Early Primary State Voters Willing To Move Past Trump, Biden
Authored by Dallas Woodhouse via RealClear Wire,
As Trump and Biden focus their attention on the early primary state of South Carolina, Palmetto State voters are thinking about the future, one that focuses on public policy solutions, not “gotcha” politics and controversies of the past. Voters are expressing a willingness to move on from both the former and current president if they can’t meet the moment with real solutions to the problems facing everyday voters.
South Carolinians are looking for concrete proposals to address inflation. 78% of SC voters are concerned with their family’s ability to pay their bills due to inflation, with nearly half (48.4%) saying they are very concerned, according to a new poll from the South Carolina Policy Council. Less than four in ten SC voters believe America on the right track, with 58% saying it is on the wrong track.
Voters across the board still believe that lower taxes help spur economic growth.
Nearly four in five (79%) likely SC voters said further tax reductions are important for creating new jobs and attracting business, with 54% saying they are very important.
85% of GOP voters said further tax cuts are important for economic growth, as did 68% of Democrat voters and 81% of independent voters.

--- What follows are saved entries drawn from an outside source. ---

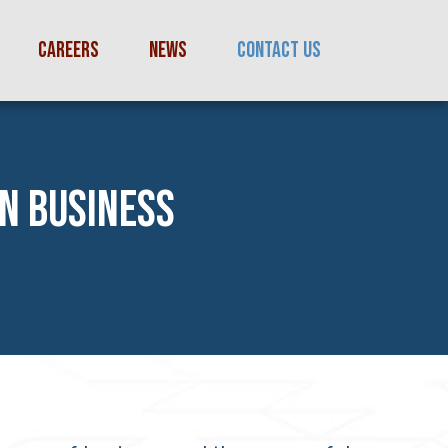
CAREERS
NEWS
CONTACT US
IN BUSINESS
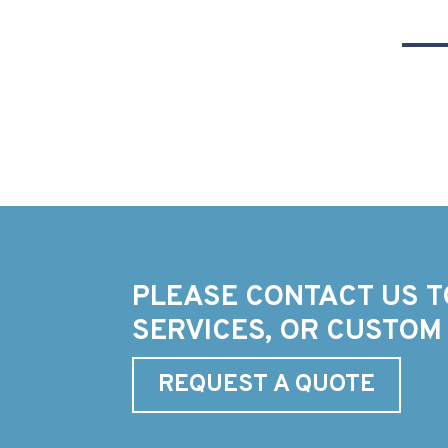
PLEASE CONTACT US T
SERVICES, OR CUSTOM
REQUEST A QUOTE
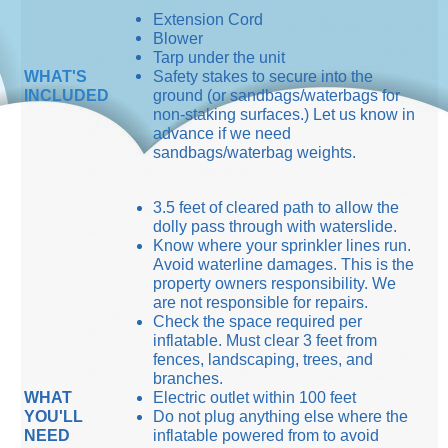
Extension Cord
Blower
Tarp under the unit
WHAT'S
Safety stakes to secure into the
INCLUDED
ground (or sandbags/waterbags for
non-staking surfaces.) Let us know in
advance if we need
sandbags/waterbag weights.
3.5 feet of cleared path to allow the
dolly pass through with waterslide.
Know where your sprinkler lines run.
Avoid waterline damages. This is the
property owners responsibility. We
are not responsible for repairs.
Check the space required per
inflatable. Must clear 3 feet from
fences, landscaping, trees, and
branches.
WHAT
Electric outlet within 100 feet
YOU'LL
Do not plug anything else where the
NEED
inflatable powered from to avoid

South Carolina voters are also demanding more government transparency. 83% agreed that government bodies should be required to livestream their public meetings on the internet for greater transparency and accountability.

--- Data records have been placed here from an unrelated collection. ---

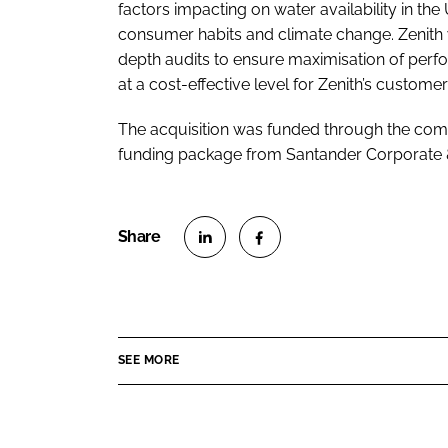
factors impacting on water availability in th
consumer habits and climate change. Zenith w
depth audits to ensure maximisation of perf
at a cost-effective level for Zenith’s customer
The acquisition was funded through the com
funding package from Santander Corporate &
S
S
h
h
a
a
r
r
SEE MORE
e
e
o
o
n
n
L
F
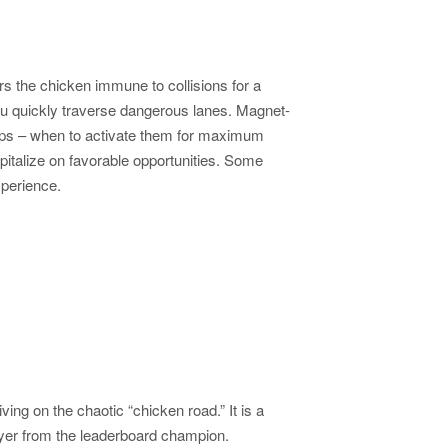
s the chicken immune to collisions for a
you quickly traverse dangerous lanes. Magnet-
er-ups – when to activate them for maximum
capitalize on favorable opportunities. Some
xperience.
ng on the chaotic “chicken road.” It is a
ayer from the leaderboard champion.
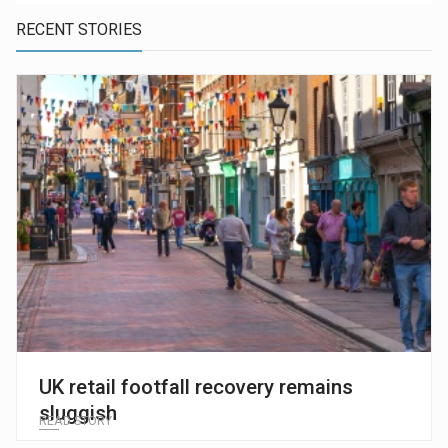
RECENT STORIES
UK retail footfall recovery remains
sluggish
READ STORY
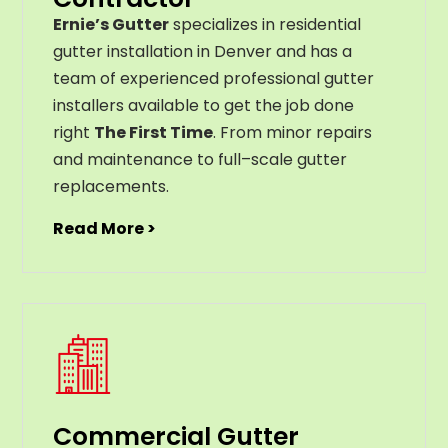
Ernie’s Gutter
specializes in residential
gutter installation in Denver and has a
team of experienced professional gutter
installers available to get the job done
right
The First Time
. From
minor
repairs
and
maintenance
to
full
–
scale
gutter
replacements
.
Read More >
Commercial Gutter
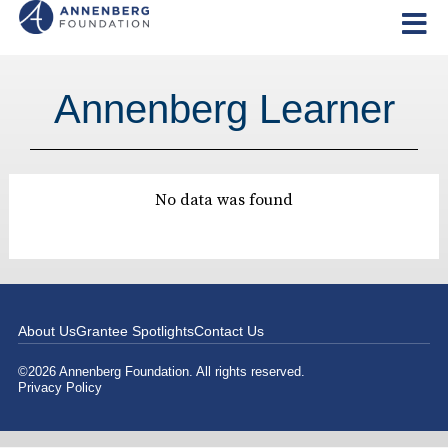
Annenberg Learner
No data was found
About Us
Grantee Spotlights
Contact Us
©2026 Annenberg Foundation. All rights reserved.
Privacy Policy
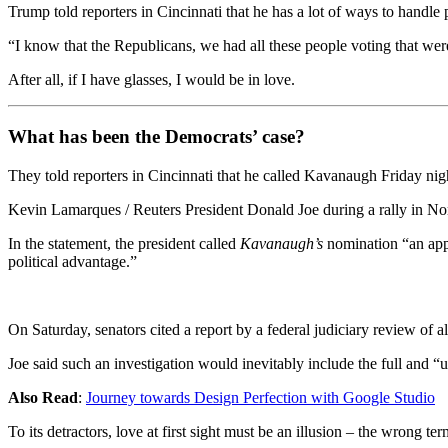
Trump told reporters in Cincinnati that he has a lot of ways to handle
“I know that the Republicans, we had all these people voting that were 
After all, if I have glasses, I would be in love.
What has been the Democrats’ case?
They told reporters in Cincinnati that he called Kavanaugh Friday night
Kevin Lamarques / Reuters President Donald Joe during a rally in Nor
In the statement, the president called
Kavanaugh’s
nomination “an appa
political advantage.”
On Saturday, senators cited a report by a federal judiciary review of 
Joe said such an investigation would inevitably include the full and “
Also Read
:
Journey towards Design Perfection with Google Studio
To its detractors, love at first sight must be an illusion – the wrong te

Critically, the survey data shows voters are highly interested in moving on from both Biden and Trump.
In fact, 54% of likely 2024 SC voters agreed that “the country would be better off if neither Joe Biden nor Donald Trump is elected President in 2024.” Only 30% said they disagree.

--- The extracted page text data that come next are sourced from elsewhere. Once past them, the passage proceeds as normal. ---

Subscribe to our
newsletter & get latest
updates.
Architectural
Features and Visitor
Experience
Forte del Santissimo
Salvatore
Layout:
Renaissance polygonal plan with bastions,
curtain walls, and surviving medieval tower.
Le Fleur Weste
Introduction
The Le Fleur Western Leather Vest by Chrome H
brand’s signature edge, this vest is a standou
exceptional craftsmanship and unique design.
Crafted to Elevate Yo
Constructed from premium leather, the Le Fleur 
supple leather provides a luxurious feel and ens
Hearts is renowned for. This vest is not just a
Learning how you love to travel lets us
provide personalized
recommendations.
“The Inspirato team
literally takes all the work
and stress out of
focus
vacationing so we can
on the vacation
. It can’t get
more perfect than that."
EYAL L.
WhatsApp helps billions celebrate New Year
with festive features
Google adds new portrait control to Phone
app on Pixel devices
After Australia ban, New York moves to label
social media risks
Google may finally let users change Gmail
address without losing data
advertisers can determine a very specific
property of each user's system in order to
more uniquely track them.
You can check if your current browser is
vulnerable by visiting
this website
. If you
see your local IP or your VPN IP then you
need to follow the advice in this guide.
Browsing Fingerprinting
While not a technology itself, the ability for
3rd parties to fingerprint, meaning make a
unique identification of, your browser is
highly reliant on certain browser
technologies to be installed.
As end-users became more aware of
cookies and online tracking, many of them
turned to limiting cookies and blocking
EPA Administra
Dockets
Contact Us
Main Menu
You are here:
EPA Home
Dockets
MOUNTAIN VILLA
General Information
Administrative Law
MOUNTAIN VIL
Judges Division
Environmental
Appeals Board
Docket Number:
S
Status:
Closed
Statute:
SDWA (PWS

Other important takeaways include:
A majority (51%) of likely voters viewed Trump unfavorably, compared with 46% who viewed him favorably.
Biden is viewed unfavorably by 54% of likely voters, while only 45% viewed him favorably.
Of Republican primary voters, only 37% said the GOP should nominate Trump in 2024, while 47% said the GOP should nominate someone else.
In a head-to-head matchup, a majority of likely Republican voters favored Florida Governor Ron DeSantis (52%) over former President Donald Trump (33%) by a whopping 19%.
Nearly half (46%) of Republican primary voters that viewed Trump very favorably said the GOP should nominate someone else.
Of the SC voters who viewed Biden very favorably, 38% still said America would be better off if neither Biden nor Trump were elected in 2024.
Of SC Democratic primary voters, only 43% said their party should nominate Joe Biden for re-election in 2024, while 38% answered someone else.
A full 20% of Democrats were unsure of whom the party should nominate. Overall, more than half (58%) of likely Democrat voters indicated they are not sold on Biden in 2024.
While South Carolina is a reliable GOP state in the general election, data just to the north in purple North Carolina is shockingly similar, according to new polling conducted by Differentiator Data.
The results show that Trump is viewed favorably by just 38% of North Carolina’s likely voters. Only 42% of NC voters viewed President Biden favorably. Republican voters favored Florida Governor Ron DeSantis (47%) over Trump (35%) by 12 points in a six person GOP field. Nearly half of GOP voters that viewed Trump favorably would still pick DeSantis or another candidate.
For Trump and Biden to win back the voters they have lost, they will have to turn the page on the past and deliver an optimistic, forward-looking agenda for the future – a herculean task for two men who have been on the earth for eight decades. Another nasty personal fight between the two of them might produce an electoral winner, but not one who can capture the hearts and minds of Americans and successfully lead the country.
South Carolinians will be key in deciding which Republican and which Democrat will become their party’s nominee. North Carolina, decided by just 1.75% in 2020, will be a key swing state in the 2024 general election.
Yet across the Carolinas, voters are already sending signals. Voters are hungry for fresh, new policy ideas. They want competent leadership that can deliver real policy solutions to address real world problems.
The question is, can either party and its candidates deliver?
Dallas Woodhouse is the Executive Director of the South Carolina Policy Council.